AIM OF THE TASK:
Extract every line of the records below and reproduce each one word for word, without any changes.

AVAILABLE DATA:
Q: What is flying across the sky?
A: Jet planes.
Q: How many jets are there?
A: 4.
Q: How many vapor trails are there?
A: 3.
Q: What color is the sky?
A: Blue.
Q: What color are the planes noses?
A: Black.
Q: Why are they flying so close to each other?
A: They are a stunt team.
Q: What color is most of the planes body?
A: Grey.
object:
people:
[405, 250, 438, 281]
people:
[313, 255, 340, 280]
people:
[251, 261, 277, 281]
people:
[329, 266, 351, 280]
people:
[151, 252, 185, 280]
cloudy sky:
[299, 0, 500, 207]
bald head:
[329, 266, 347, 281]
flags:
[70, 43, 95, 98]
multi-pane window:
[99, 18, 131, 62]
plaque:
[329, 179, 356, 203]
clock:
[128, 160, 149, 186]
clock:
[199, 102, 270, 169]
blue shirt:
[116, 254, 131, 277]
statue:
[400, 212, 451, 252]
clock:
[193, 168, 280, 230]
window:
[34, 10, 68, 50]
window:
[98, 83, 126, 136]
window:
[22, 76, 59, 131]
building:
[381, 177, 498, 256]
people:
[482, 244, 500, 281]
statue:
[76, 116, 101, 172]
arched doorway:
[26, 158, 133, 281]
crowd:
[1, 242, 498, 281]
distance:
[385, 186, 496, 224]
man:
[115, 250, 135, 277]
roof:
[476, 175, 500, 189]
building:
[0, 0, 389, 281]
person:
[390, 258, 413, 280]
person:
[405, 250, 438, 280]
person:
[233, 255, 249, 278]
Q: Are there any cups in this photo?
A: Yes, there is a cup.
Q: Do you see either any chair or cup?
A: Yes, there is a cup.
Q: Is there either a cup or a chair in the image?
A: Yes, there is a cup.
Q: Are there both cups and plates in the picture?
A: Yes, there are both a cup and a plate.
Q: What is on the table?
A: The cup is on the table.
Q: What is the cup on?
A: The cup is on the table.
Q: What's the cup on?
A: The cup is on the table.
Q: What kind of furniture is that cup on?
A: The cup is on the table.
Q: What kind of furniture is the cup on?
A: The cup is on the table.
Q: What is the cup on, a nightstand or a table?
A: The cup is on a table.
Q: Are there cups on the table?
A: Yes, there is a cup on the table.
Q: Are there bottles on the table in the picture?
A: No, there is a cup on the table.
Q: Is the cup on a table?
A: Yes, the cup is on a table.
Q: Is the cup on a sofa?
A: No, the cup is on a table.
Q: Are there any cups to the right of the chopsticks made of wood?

TASK ANSWER:
Q: What is flying across the sky?
A: Jet planes.
Q: How many jets are there?
A: 4.
Q: How many vapor trails are there?
A: 3.
Q: What color is the sky?
A: Blue.
Q: What color are the planes noses?
A: Black.
Q: Why are they flying so close to each other?
A: They are a stunt team.
Q: What color is most of the planes body?
A: Grey.
object:
people:
[405, 250, 438, 281]
people:
[313, 255, 340, 280]
people:
[251, 261, 277, 281]
people:
[329, 266, 351, 280]
people:
[151, 252, 185, 280]
cloudy sky:
[299, 0, 500, 207]
bald head:
[329, 266, 347, 281]
flags:
[70, 43, 95, 98]
multi-pane window:
[99, 18, 131, 62]
plaque:
[329, 179, 356, 203]
clock:
[128, 160, 149, 186]
clock:
[199, 102, 270, 169]
blue shirt:
[116, 254, 131, 277]
statue:
[400, 212, 451, 252]
clock:
[193, 168, 280, 230]
window:
[34, 10, 68, 50]
window:
[98, 83, 126, 136]
window:
[22, 76, 59, 131]
building:
[381, 177, 498, 256]
people:
[482, 244, 500, 281]
statue:
[76, 116, 101, 172]
arched doorway:
[26, 158, 133, 281]
crowd:
[1, 242, 498, 281]
distance:
[385, 186, 496, 224]
man:
[115, 250, 135, 277]
roof:
[476, 175, 500, 189]
building:
[0, 0, 389, 281]
person:
[390, 258, 413, 280]
person:
[405, 250, 438, 280]
person:
[233, 255, 249, 278]
Q: Are there any cups in this photo?
A: Yes, there is a cup.
Q: Do you see either any chair or cup?
A: Yes, there is a cup.
Q: Is there either a cup or a chair in the image?
A: Yes, there is a cup.
Q: Are there both cups and plates in the picture?
A: Yes, there are both a cup and a plate.
Q: What is on the table?
A: The cup is on the table.
Q: What is the cup on?
A: The cup is on the table.
Q: What's the cup on?
A: The cup is on the table.
Q: What kind of furniture is that cup on?
A: The cup is on the table.
Q: What kind of furniture is the cup on?
A: The cup is on the table.
Q: What is the cup on, a nightstand or a table?
A: The cup is on a table.
Q: Are there cups on the table?
A: Yes, there is a cup on the table.
Q: Are there bottles on the table in the picture?
A: No, there is a cup on the table.
Q: Is the cup on a table?
A: Yes, the cup is on a table.
Q: Is the cup on a sofa?
A: No, the cup is on a table.
Q: Are there any cups to the right of the chopsticks made of wood?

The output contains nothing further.